When the time comes for the third-party CMMC assessment, as an MSP/MSSP you will be a central figure in that assessment. This means you need to be a subject matter expert on your client’s business practices and how the technology supports them. If you shrug your shoulders and don’t know, there is a good chance you and your client have improperly scoped the environment.
This should be self-evident, but just read the material. If you won't educate yourself on the requirements, you are not providing the services your clients are paying for. You must read NIST SP 800-171 (the core requirements), NIST SP 800-171A (the assessment criteria), and the CMMC Assessment Guide (what assessors will actually evaluate). The SCF provides a rationalized, pre-mapped control set that eliminates the need to independently decode each requirement.
NIST 800-171 and CMMC are not the same as HIPAA, SOX, or GLBA. CMMC is fundamentally about where CUI lives, flows, and is protected, not about checking broad organizational security boxes. To get a solid handle on scoping and the data-centric approach, read the Unified Scoping Guide (USG). Understanding scope is the prerequisite to everything else.
NIST 800-171 / CMMC is different from other compliance requirements. The "normal" tools in your MSP toolkit may not work, not because they are technically insecure, but because they will not be compliant (e.g., encryption requirements, FIPS-validated cryptography, scope creep from RMM tools). Your RMM is likely in scope for CMMC, which pulls your entire RMM infrastructure and usage practices into scope for your clients.

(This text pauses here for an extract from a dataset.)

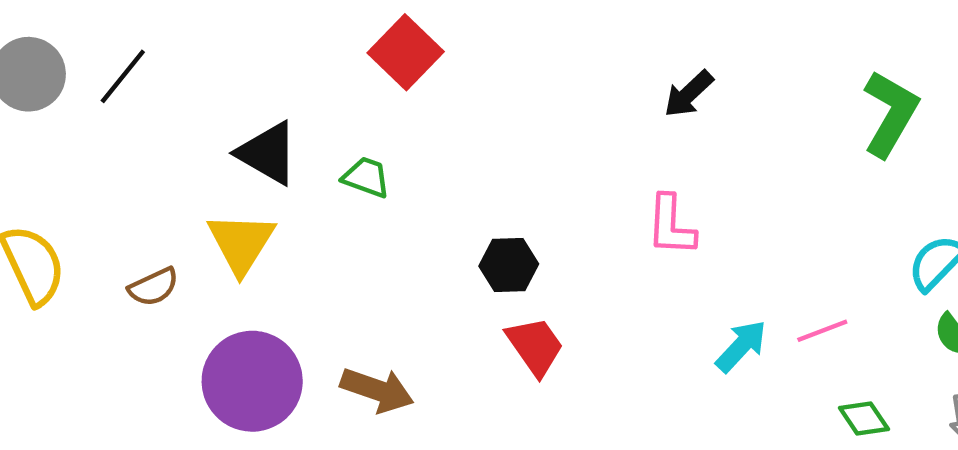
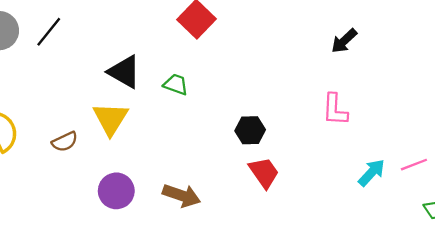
purple circle: (252, 381) -> (116, 191), size x0.7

You are NOT immune to NIST 800-171 & CMMC. You have the “keys to the kingdom” for your clients’ data, systems, and network infrastructure, which means your services are in scope. You need well-documented policies, standards, and procedures (evidence of due diligence) and the ability to demonstrate how security is operationalized daily (evidence of due care). If you cannot pass a CMMC 2.0 Level 2 assessment yourself, it is highly unlikely your clients can either.
Document roles and responsibilities contractually, specifically what your organization is obligated to perform for NIST 800-171 / CMMC-related activities. If the obligations are not written down, you are exposed to irate clients claiming you were responsible for things you believe are their job. Include SLA definitions for CMMC-related activities.
Every one of the several hundred control objectives that make up CMMC Level 2 requirements must be assigned to either the client or your organization, down to the Assessment Objective (AO) level. This should be documented as a contract addendum, formally agreed to by both parties. The SCF's control structure, with its pre-mapped CMMC Assessment Objective assignments, provides the foundation for building this matrix efficiently and accurately.
The SCF's Security, Compliance & Resilience Management System (SCRMS) provides the implementation structure for shared responsibility documentation. Combined with the SCF's CMMC control mappings, MSPs/MSSPs can create client-specific responsibility matrices grounded in the actual assessment criteria.